Lettre ouverte #decrim2018 aux Parti libéral du Canada

Mesdames et Messieurs les membres du parti libéral, Mesdames et Messieurs les députés, et Monsieur le Premier ministre,

L’an dernier seulement, plus de quatre mille Canadiens sont morts d’une surdose. Ces décès étaient évitables. Près de six mille autres personnes seraient décédées d’ici la fin de l’année si le taux d’augmentation d’une année à l’autre de 45 % se maintient. Si le gouvernement avait tenu compte des conseils de ceux qui ont de l’expérience vécue, de ceux qui travaillent avec ceux qui sont directement à risque et des experts en santé publique, cette crise n’aurait pas pris de l’ampleur comme elle l’a fait. Nous continuons de réclamer de la politique antidrogue fondée sur des données probantes et compatissantes.

Nous reconnaissons les efforts du gouvernement pour lutter contre l’épidémie de surdose. Un financement fédéral supplémentaire pour le traitement, des modifications réglementaires visant à élargir la distribution de la naloxone, l’approbation de l’octroi de licences pour les sites d’injection sécuritaires et la mise en place d’un cadre plus habilitant pour les sites de prévention des surdoses.

Ces mesures pourraient contribuer à atténuer les effets néfastes de cette situation d’urgence en matière de santé publique. Toutefois, ces mesures sont insuffisantes, car la crise s’aggrave actuellement. Le Canada perd plus de personnes à cause d’une surdose qu’au plus fort de l’épidémie de VIH/sida.

L’effet dévastateur de cette crise a laissé des milliers de familles canadiennes et leurs communautés affectées à jamais par la perte de leurs proches à cause d’une surdose. Notre pays dans son ensemble peut s’attendre à des répercussions sociales, culturelles et économiques à long terme de la perte de milliers de personnes. Pendant ce temps, les personnes qui consomment des substances continuent de subir des réductions injustes de la qualité de vie, résultant de l’incarcération, des casiers judiciaires et de la discrimination systémique.

Nous vous exhortons à être le gouvernement progressiste que vous avez promis d’être, en choisissant les droits de la personne et les politiques fondées sur des preuves plutôt que des reliques idéologiques.
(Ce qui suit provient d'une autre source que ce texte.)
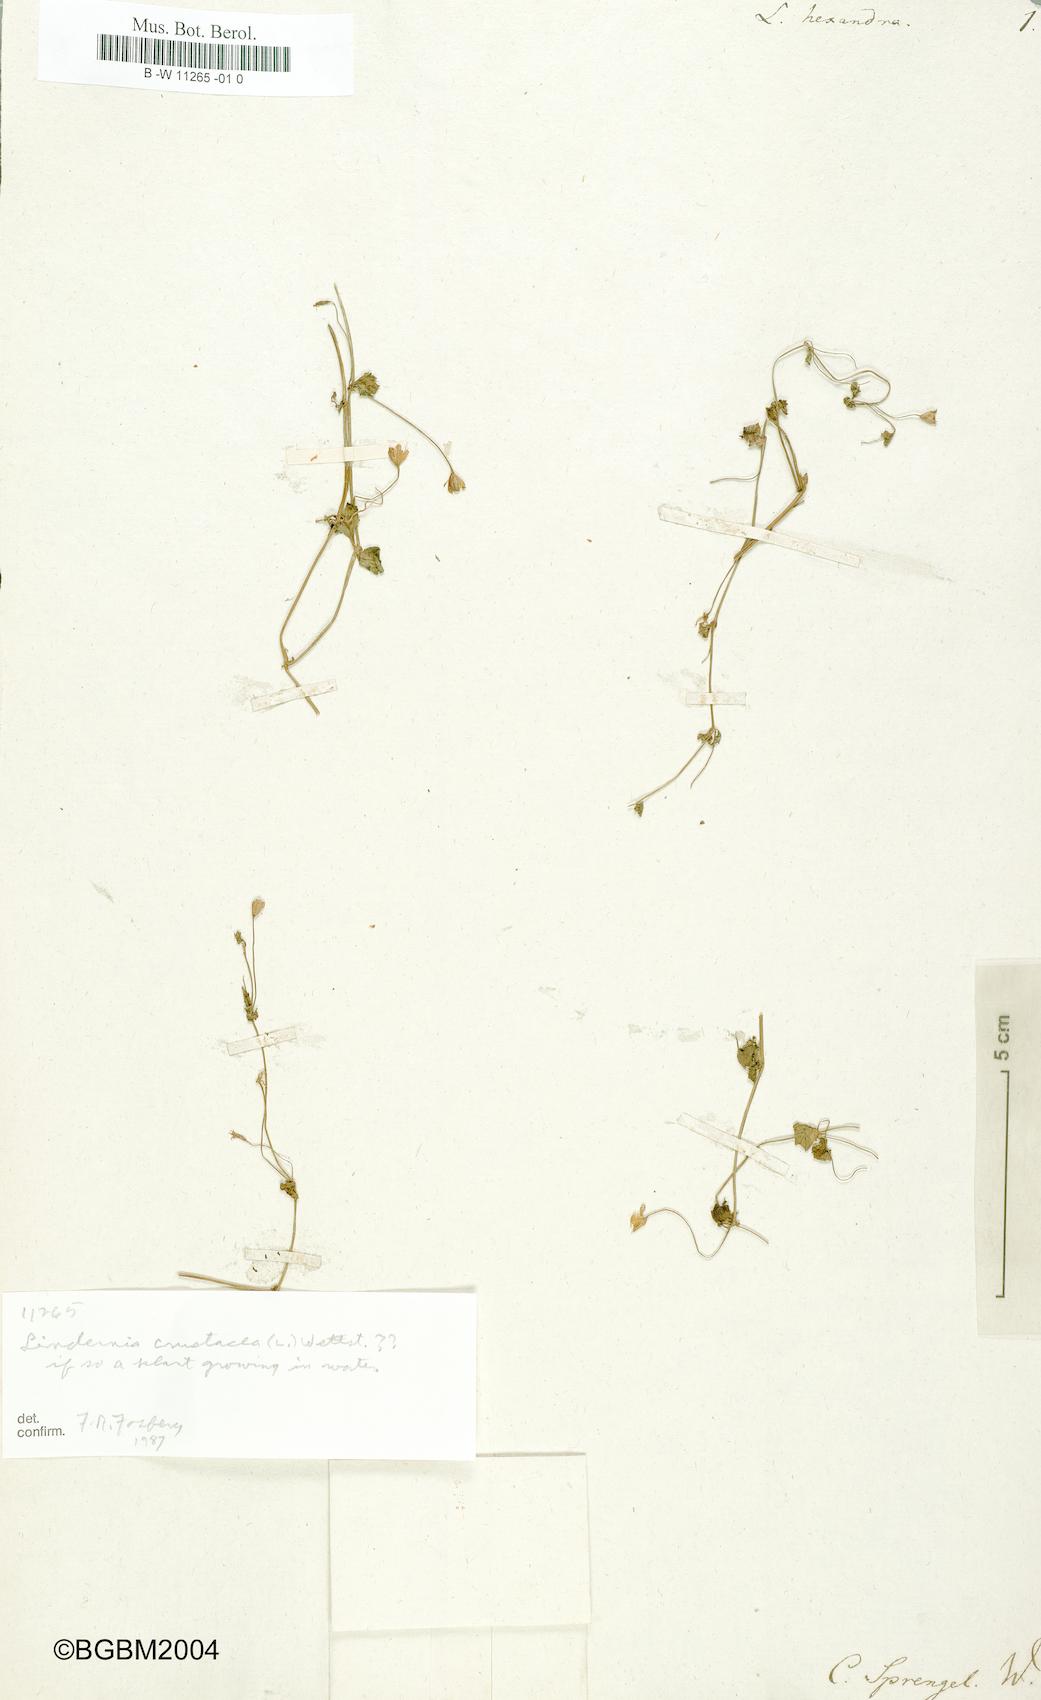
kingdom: Plantae
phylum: Tracheophyta
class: Magnoliopsida
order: Lamiales
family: Linderniaceae
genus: Torenia
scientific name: Torenia crustacea
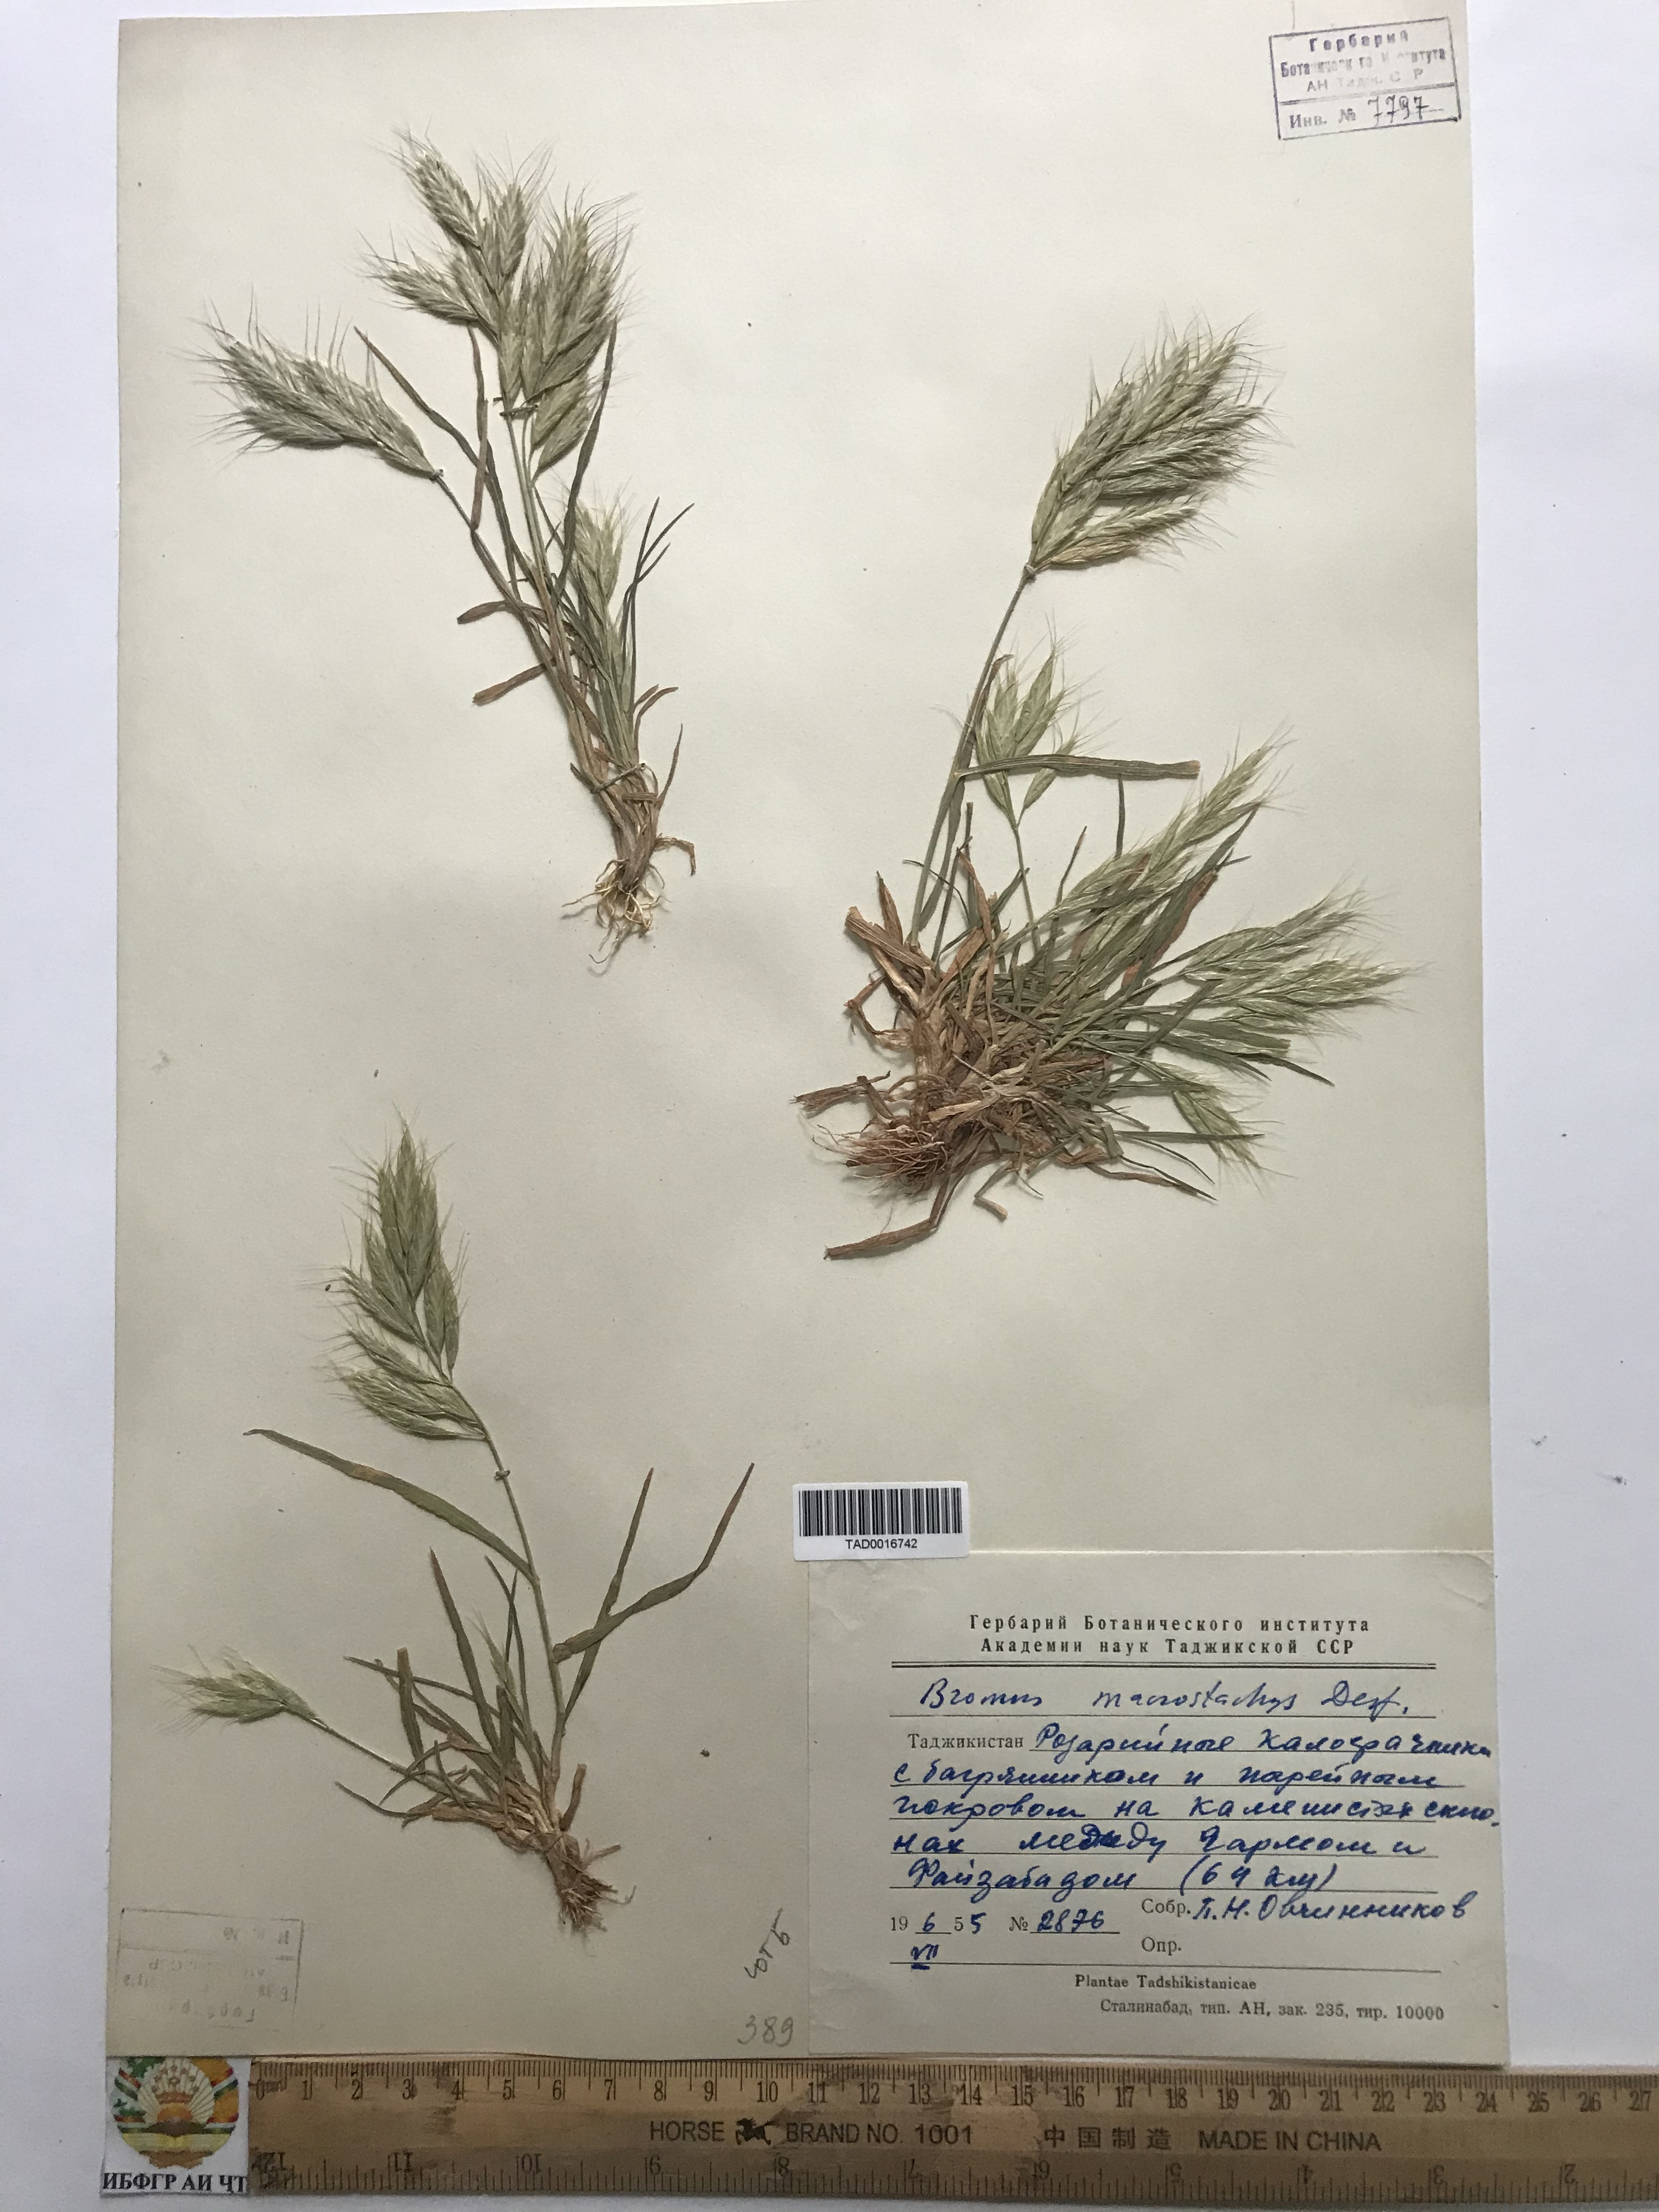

Une résolution pour une politique antidrogue sensée est à l’ordre du jour du congrès libéral fédéral d’avril 2018. Nous appuyons entièrement cette résolution et vous demandons de l’accepter en tant que politique de parti et de présenter rapidement une loi visant à décriminaliser la possession de faible quantité conformément à cette politique.

Le libellé du projet de la politique 15, Résoudre la crise des opioïdes par le biais d’une approche de santé publique stipule ce qui suit : «Il est résolu que le gouvernement du Canada traite l’abus de drogues comme un problème de santé, développe des services de désintoxication et de réduction des méfaits, et requalifie la possession et la consommation de faibles quantités de drogues en infractions administratives.»

Alors que devant les yeux du monde, les politiques nord-américaines datées et nuisibles en matière de drogues se traduisent par le marché des drogues toxiques, comme l’ont prédit les experts, nous considérons les approches censées du Portugal, des Pays-Bas, de la République tchèque, de la Norvège et d’autres pays comme des exemples qui démontrent un véritable intérêt pour la santé. Nous nous attendrions à ce qu’un gouvernement avec des valeurs canadiennes fondamentales adopte nos recommandations dans l’intérêt de la santé et la sécurité du public. Plus d’excuse pour justifier le retard.

En tant que représentants, travailleurs de première ligne, membres de famille, personnes qui utilisent des drogues, professionnels et chercheurs dans des domaines connexes des soins de santé et de la santé publique, et autres citoyens qui ont été touchés par cette crise, nous exigeons que notre gouvernement fédéral agisse en fonction de nos connaissances expérientielles et expertes et que nos élus ne retardent pas davantage une réponse efficace et opportune à cette urgence sanitaire.

Chaque jour, dans nos communautés, nous voyons l’impact fatal de la criminalisation des drogues et des personnes qui consomment des drogues. En raison des stigmates perpétrés par la prohibition, nous avons un système qui discrimine, opprime et continue de marginaliser certaines des populations les plus vulnérables de notre pays.

La crise des décès par surdose à laquelle nous sommes actuellement confrontés est une urgence de santé publique et doit être traitée comme telle, comme un problème de santé, et non comme une épidémie de comportement criminel. L’impact n’est pas seulement sur les personnes touchées, mais aussi sur la santé sociale et économique du pays.

Nous vous demandons de nous écouter alors que nous lançons un appel pour la prochaine étape essentielle : la décriminalisation. L’exemple du Portugal et d’autres pays européens montre que cette politique fonctionne.

Nous vous demandons d’éviter des milliers d’autres morts inutiles en soutenant cette résolution.